● Problem:
Using the news report on Himalayan glaciers, decide whether each statement below agrees with it, and answer yes or no with the deciding words quoted exactly.
1. The committee's report was tabled in Parliament on Wednesday.
2. The Geological Survey of India has projected an estimate of glacier loss by 2100.
3. The Indian Himalayan Region has 9,775 glaciers.

● Extracted text:
++++

House panel warns of cataclysmic changes in Himalayan region

No government study on shrinking glaciers in 7 decades

Photo for representation. — iStock

Tribune News Service

Aditi Tandon

New Delhi, March 29

Despite an increase in extreme weather events in the Himalayan region, no study has been conducted in the government system in seven decades to assess the loss of glacier volume or warming to be able to predict potential cataclysmic changes.

This has been observed by the parliamentary standing committee on water resources in its report on “Glacier management in India” tabled in Parliament on Wednesday. The report was undertaken in the wake of frequent disasters in the Himalayan region and the most recent flash flood that occurred in Uttarakhand’s Chamoli in February 2021 due to glacial lake outburst leading to loss of lives. Red-flagging the dangers of lack of data for predictions, the committee has called for urgent establishment of a dedicated Mountain Hazard and Research Institute.

The recommendation followed the Geological Survey of India’s deposition that it had not conducted any specific studies on the estimated volume loss of glaciers between 1950 and 2020 and also not projected any estimate of loss by 2100. Further, there is no comprehensive information about the volume loss of glaciers in the Indian Himalayan Region nor has the Ministry of Environment, Forest and Climate Change conducted any study or awarded any project on the warming of Himalayan glaciers, the panel said.

“The Central Water Commission has not issued any advisory to the local governments concerned regarding the anticipation of floods caused by avalanches, cloudburst landslides in the Himalayan region. There is also no specific information on stretches of the Himalayas where the danger of melting of glaciers and consequent glacial lake outburst floods are most severe. ISRO and the GSI have also not conducted any study on temporal changes in glacial lake numbers and their extent,” the committee noted.

Adding that no study has been carried out by the GSI, ISRO and Department of Science and Technology to even critically analyse the enlargement and origin of glacial lakes near human settlements and their potential cause for a lake outburst, the panel said, “Considering these gaps, we recommend an overarching organisation at the national level that can coordinate with others in handling different hydro-geological and hydro-meteorological hazards, including glacier-related hazards, bring findings at one place and maintain reliable database for everyone to access and issue timely alerts.”

Glaciers remain important components of the hydrological cycles of the Indian Himalayan Region and a source of three large river systems — Indus, Ganga and the Brahmaputra — which provide water security to millions of people and ensure water availability even in the post-monsoon period.

The panel notes that the Indian Himalayan Region has 9,775 glaciers and 1,306.1 cubic km of ice volume (about 1,110 cu km of water) is locked up in glacierised basins of the Indus, Ganga and Brahmaputra, though specific information about separate volume of ice and snow water is not available.

The thinning of Himalayan glaciers has been accelerated in recent years. Accordingly, the committee observed that close and frequent monitoring of glaciers, glacier discharge, glacial lakes and prospective glacial lake outburst floods in the Himalayan region have become vital and critically important as never before for predicting and mitigating the potential hazard disasters that may arise in future.

Importantly, the late RK Pachauri had led the Intergovernmental Panel on Climate Change’s study on Himalayan glacier melting for which he along with former US Vice-President Al Gore received a Nobel prize.

++++

● Exercise data:
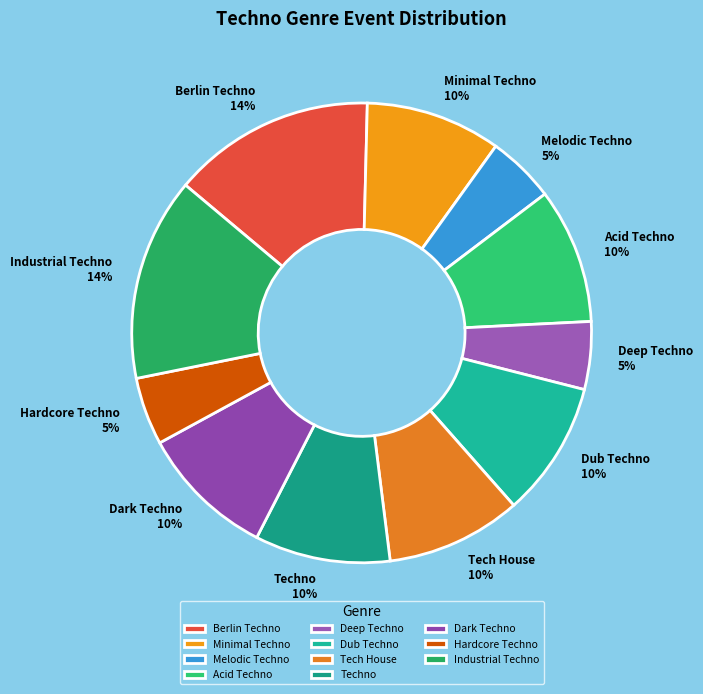

To the nearest percent, what is the average slice percentage?

9%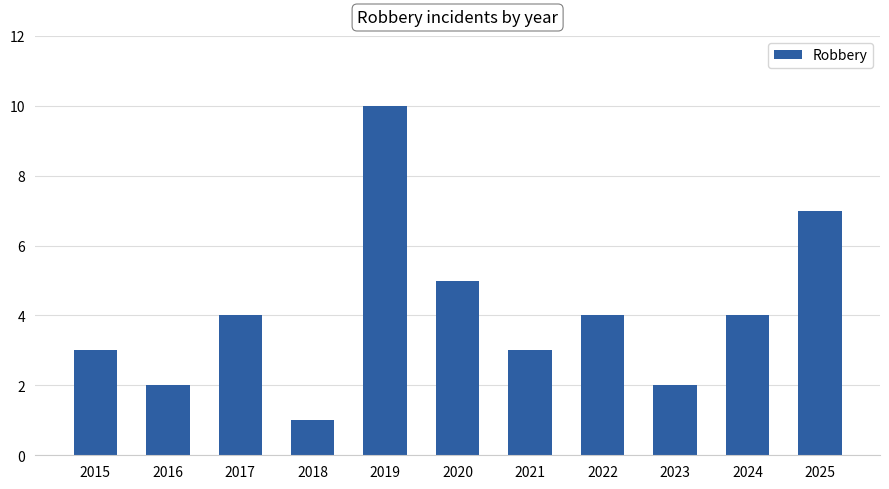

Read the value at 2025.

7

++++

● Answer to the problem:
1. Yes: "tabled in Parliament on Wednesday"
2. No: "also not projected any estimate of loss by 2100"
3. Yes: "the Indian Himalayan Region has 9,775 glaciers"